Claudia Daubenberger ist Immunologin am Schweizerischen Institut für Tropen und Public Health und forscht an neuen Impfstoffen mit Schwerpunkt Malaria. Er erklärt, dass sich Adenoviren seit vielen Jahren als Transportvehikel, die sogenannte Plattform, in der Impfstoffentwicklung bewährt haben: „Diese Viren können sich nicht mehr vermehren, weil bestimmte Proteine ​​entfernt wurden.“ Sie müssen also nicht befürchten, dass dieses Virus im menschlichen Körper außer Kontrolle gerät.

Unterschiedliche schnelle Immunantwort

Der dritte Impfstoffkandidat kommt vom US-Pharmariesen Merck.
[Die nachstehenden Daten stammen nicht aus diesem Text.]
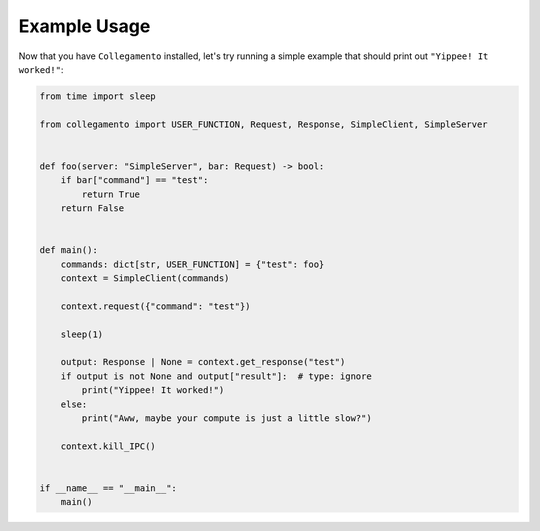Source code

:=============
Example Usage
=============

Now that you have ``Collegamento`` installed, let's try running a simple example that should print out ``"Yippee! It worked!"``:

.. code-block:: python

    from time import sleep

    from collegamento import USER_FUNCTION, Request, Response, SimpleClient, SimpleServer


    def foo(server: "SimpleServer", bar: Request) -> bool:
        if bar["command"] == "test":
            return True
        return False


    def main():
        commands: dict[str, USER_FUNCTION] = {"test": foo}
        context = SimpleClient(commands)

        context.request({"command": "test"})

        sleep(1)

        output: Response | None = context.get_response("test")
        if output is not None and output["result"]:  # type: ignore
            print("Yippee! It worked!")
        else:
            print("Aww, maybe your compute is just a little slow?")

        context.kill_IPC()


    if __name__ == "__main__":
        main()
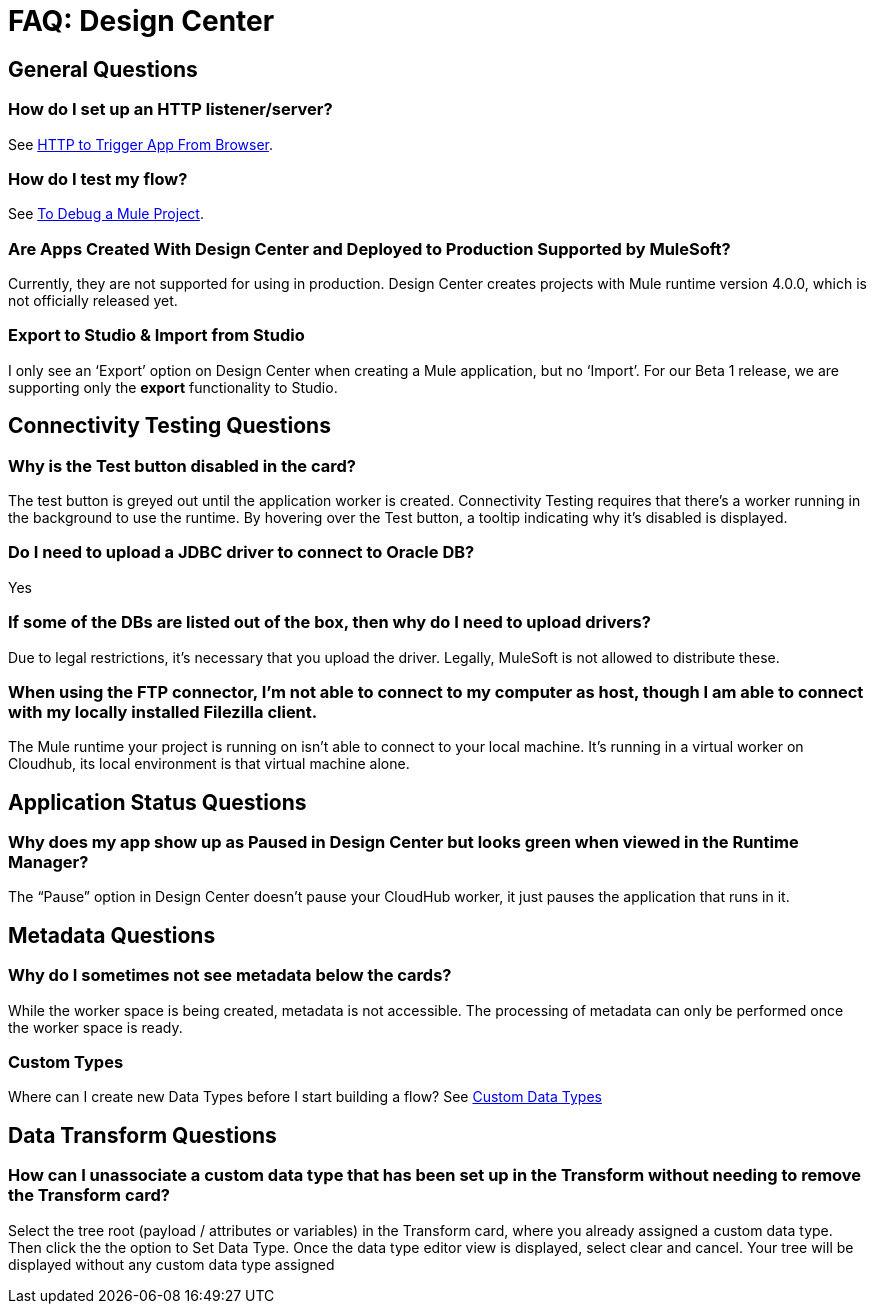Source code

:= FAQ: Design Center
:keywords: mozart, design center, api designer



== General Questions

=== How do I set up an HTTP listener/server?

See link:/connectors/http-trigger-app-from-browser[HTTP to Trigger App From Browser].


=== How do I test my flow?

See link:/design-center/v/1.0/to-debug-a-mule-project[To Debug a Mule Project].


=== Are Apps Created With Design Center and Deployed to Production Supported by MuleSoft?

Currently, they are not supported for using in production. Design Center creates projects with Mule runtime version 4.0.0, which is not officially released yet.

=== Export to Studio & Import from Studio

I only see an ‘Export’ option on Design Center when creating a Mule application, but no ‘Import’.
For our Beta 1 release, we are supporting only the *export* functionality to Studio.

== Connectivity Testing Questions

=== Why is the Test button disabled in the card?

The test button is greyed out until the application worker is created.
Connectivity Testing requires that there’s a worker running in the background to use the runtime.
By hovering over the Test button, a tooltip indicating why it’s disabled is displayed.

=== Do I need to upload a JDBC driver to connect to Oracle DB?

Yes

=== If some of the DBs are listed out of the box, then why do I need to upload drivers?

Due to legal restrictions, it’s necessary that you upload the driver.
Legally, MuleSoft is not allowed to distribute these.

=== When using the FTP connector, I'm not able to connect to my computer as host, though I am able to connect with my locally installed Filezilla client.

The Mule runtime your project is running on isn’t able to connect to your local machine. It’s running in a virtual worker on Cloudhub, its local environment is that virtual machine alone.


== Application Status Questions

=== Why does my app show up as Paused in Design Center but looks green when viewed in the Runtime Manager?

The “Pause” option in Design Center doesn’t pause your CloudHub worker, it just pauses the application that runs in it.



== Metadata Questions

=== Why do I sometimes not see metadata below the cards?

While the worker space is being created, metadata is not accessible. The processing of metadata can only be performed once the worker space is ready.

=== Custom Types

Where can I create new Data Types before I start building a flow?
See link:/design-center/v/1.0/to-manage-data-types#custom-data-types[Custom Data Types]

== Data Transform Questions

=== How can I unassociate a custom data type that has been set up in the Transform without needing to remove the Transform card?

Select the tree root (payload / attributes or variables) in the Transform card, where you already assigned a custom data type. Then click the the option to Set Data Type. Once the data type editor view is displayed, select clear and cancel. Your tree will be displayed without any custom data type assigned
Das Unternehmen brachte 2016, kurz vor dem Ende der Epidemie in Westafrika, einen Ebola-Zaire-Impfstoff auf den Markt. Auf der gleichen Grundlage hatte Merck auch einen Impfstoff gegen Ebola Sudan entwickelt.
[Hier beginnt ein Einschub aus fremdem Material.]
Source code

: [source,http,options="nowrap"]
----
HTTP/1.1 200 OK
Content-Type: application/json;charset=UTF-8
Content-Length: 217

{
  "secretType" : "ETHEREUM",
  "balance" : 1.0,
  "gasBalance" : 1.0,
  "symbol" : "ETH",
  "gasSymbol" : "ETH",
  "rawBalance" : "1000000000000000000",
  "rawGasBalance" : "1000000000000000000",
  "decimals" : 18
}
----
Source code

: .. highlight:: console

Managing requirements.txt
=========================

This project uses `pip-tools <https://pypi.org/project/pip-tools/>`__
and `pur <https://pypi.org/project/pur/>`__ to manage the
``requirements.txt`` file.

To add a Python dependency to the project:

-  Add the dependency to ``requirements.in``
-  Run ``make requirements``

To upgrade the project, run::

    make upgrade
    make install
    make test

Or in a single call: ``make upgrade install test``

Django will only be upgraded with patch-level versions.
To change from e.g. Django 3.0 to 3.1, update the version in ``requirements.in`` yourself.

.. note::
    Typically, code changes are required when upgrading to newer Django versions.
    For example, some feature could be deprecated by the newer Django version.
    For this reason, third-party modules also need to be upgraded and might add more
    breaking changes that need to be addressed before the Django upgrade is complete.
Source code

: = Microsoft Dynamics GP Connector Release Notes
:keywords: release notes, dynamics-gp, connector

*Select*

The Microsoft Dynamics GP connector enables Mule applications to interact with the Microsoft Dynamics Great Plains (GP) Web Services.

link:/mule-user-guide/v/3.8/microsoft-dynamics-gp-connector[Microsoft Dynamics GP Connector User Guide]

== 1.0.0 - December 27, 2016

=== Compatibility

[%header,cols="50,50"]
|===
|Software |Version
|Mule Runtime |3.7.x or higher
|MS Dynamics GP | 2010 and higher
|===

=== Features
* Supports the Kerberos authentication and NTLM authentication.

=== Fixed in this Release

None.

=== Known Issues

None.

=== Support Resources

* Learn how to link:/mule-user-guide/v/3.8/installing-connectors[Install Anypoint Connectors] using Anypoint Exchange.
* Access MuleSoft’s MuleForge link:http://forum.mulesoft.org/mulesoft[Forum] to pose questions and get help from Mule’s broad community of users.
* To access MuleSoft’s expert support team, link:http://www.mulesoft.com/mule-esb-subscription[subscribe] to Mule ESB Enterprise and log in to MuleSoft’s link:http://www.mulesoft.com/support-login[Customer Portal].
Dieses nutzt kein Adenovirus, sondern ebenfalls ein Virus als Transportmittel für die Bestandteile von Ebola: das Vestibular Stomatitis Virus, kurz VSV. Ein Krankheitserreger, der bei Nutztieren Krankheiten verursacht und für den Menschen harmlos ist.

Virologe Stephan Becker: „Der Unterschied zwischen diesem VSV und Adenoviren besteht darin, dass die Immunantwort gegen VSV sehr schnell aufgebaut wird.“ Denn der Impfstoff vermehrt sich im Körper und das Immunsystem reagiert sehr schnell.

Genau das wurde mehrfach bei verschiedenen Ebola-ZAÏRE-Ausbrüchen gezeigt. Sie hätten festgestellt, „dass dieser Impfstoff wirklich für eine Notfallsituation geeignet ist, in der man mit einer einzigen Impfung einen Schutz erreichen möchte“.

Ob mit dem Impfstoff von Merck oder den beiden anderen Impfstoffkandidaten ein ähnlicher Schutz gegen Ebola-Sudan erreicht werden kann, bleibt abzuwarten. Eine weitere Aufgabe wird es sein, Menschen davon zu überzeugen, sich impfen zu lassen. Jetzt gibt es bewährte Möglichkeiten, dies in Afrika zu tun.